3.- Con l’unico motivo del ricorso incidentale la società controricorrente si duole che la Corte di merito, nel ripartire il carico delle spese, abbia tenuto conto soltanto dell’esito del giudizio di secondo grado e della soccombenza relativa al quantum. Le spese, quanto meno, avrebbero dovuto essere compensate.

3.1.- Il motivo è infondato.

La Corte territoriale ha ritenuto che il parziale accoglimento dell’appello giustificasse la compensazione tra le parti delle spese del grado per un terzo, ponendo i restanti due terzi a carico della società appellata alla stregua della “maggior soccombenza” della medesima. La ricorrente omette di considerare che l’appello principale è stato accolto, sia pur parzialmente, e l’appello incidentale, sebbene parzialmente accolto, ha comportato una liquidazione del danno di molto inferiore alla somma richiesta con la domanda (“non inferiore a miliardo di L.”).

4.- Previa riunione, dunque, tutti i ricorsi devono essere rigettati.

Quanto alle spese del giudizio di legittimità, l’esito complessivo del giudizio ne giustifica la compensazione per la metà mentre la rimanente parte – dell’importo complessivo liquidato in dispositivo – va posta a carico della banca ricorrente.

P.Q.M.

La Corte riunisce i ricorsi e li rigetta.
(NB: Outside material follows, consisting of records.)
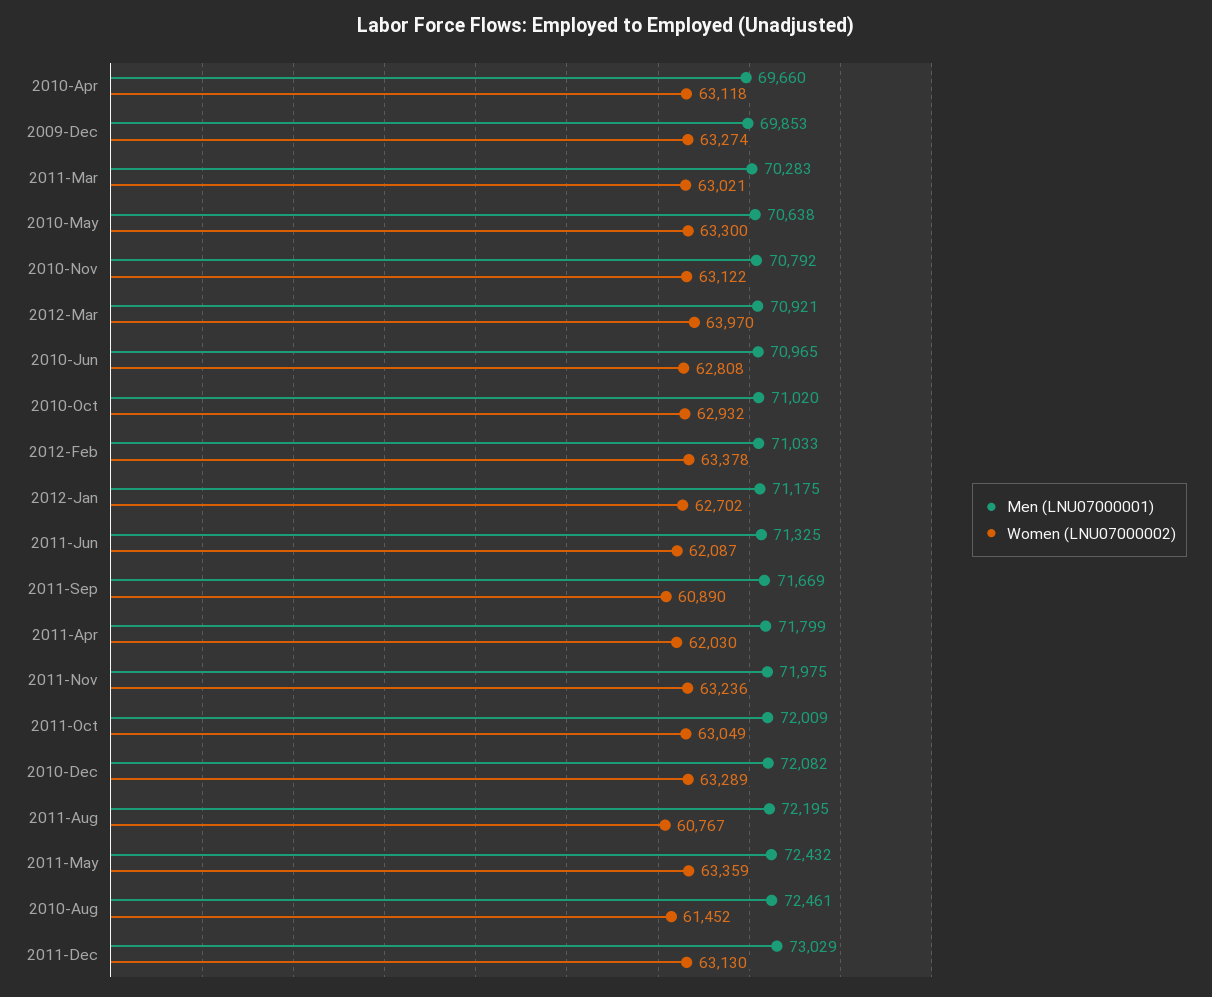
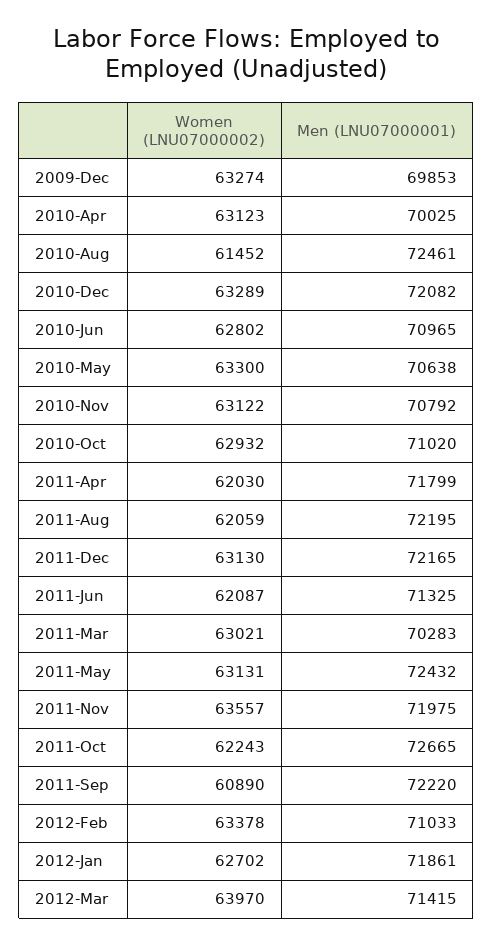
Men (LNU07000001), 2010-Apr: 69660 -> 70025
Women (LNU07000002), 2010-Apr: 63118 -> 63123
Men (LNU07000001), 2012-Mar: 70921 -> 71415
Women (LNU07000002), 2010-Jun: 62808 -> 62802
Men (LNU07000001), 2012-Jan: 71175 -> 71861
Men (LNU07000001), 2011-Sep: 71669 -> 72220
Women (LNU07000002), 2011-Nov: 63236 -> 63557
Men (LNU07000001), 2011-Oct: 72009 -> 72665
Women (LNU07000002), 2011-Oct: 63049 -> 62243
Women (LNU07000002), 2011-Aug: 60767 -> 62059
Women (LNU07000002), 2011-May: 63359 -> 63131
Men (LNU07000001), 2011-Dec: 73029 -> 72165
Dichiara compensate per ^ le spese del giudizio di legittimità e pone la rimanente metà a carico della banca ricorrente; spese liquidate per l’intero in Euro 15.200,00 di cui Euro 200,00 per esborsi, oltre accessori come per legge.

Così deciso in Roma, nella Camera di consiglio, il 3 dicembre 2013.

Depositato in Cancelleria il 12 febbraio 2014.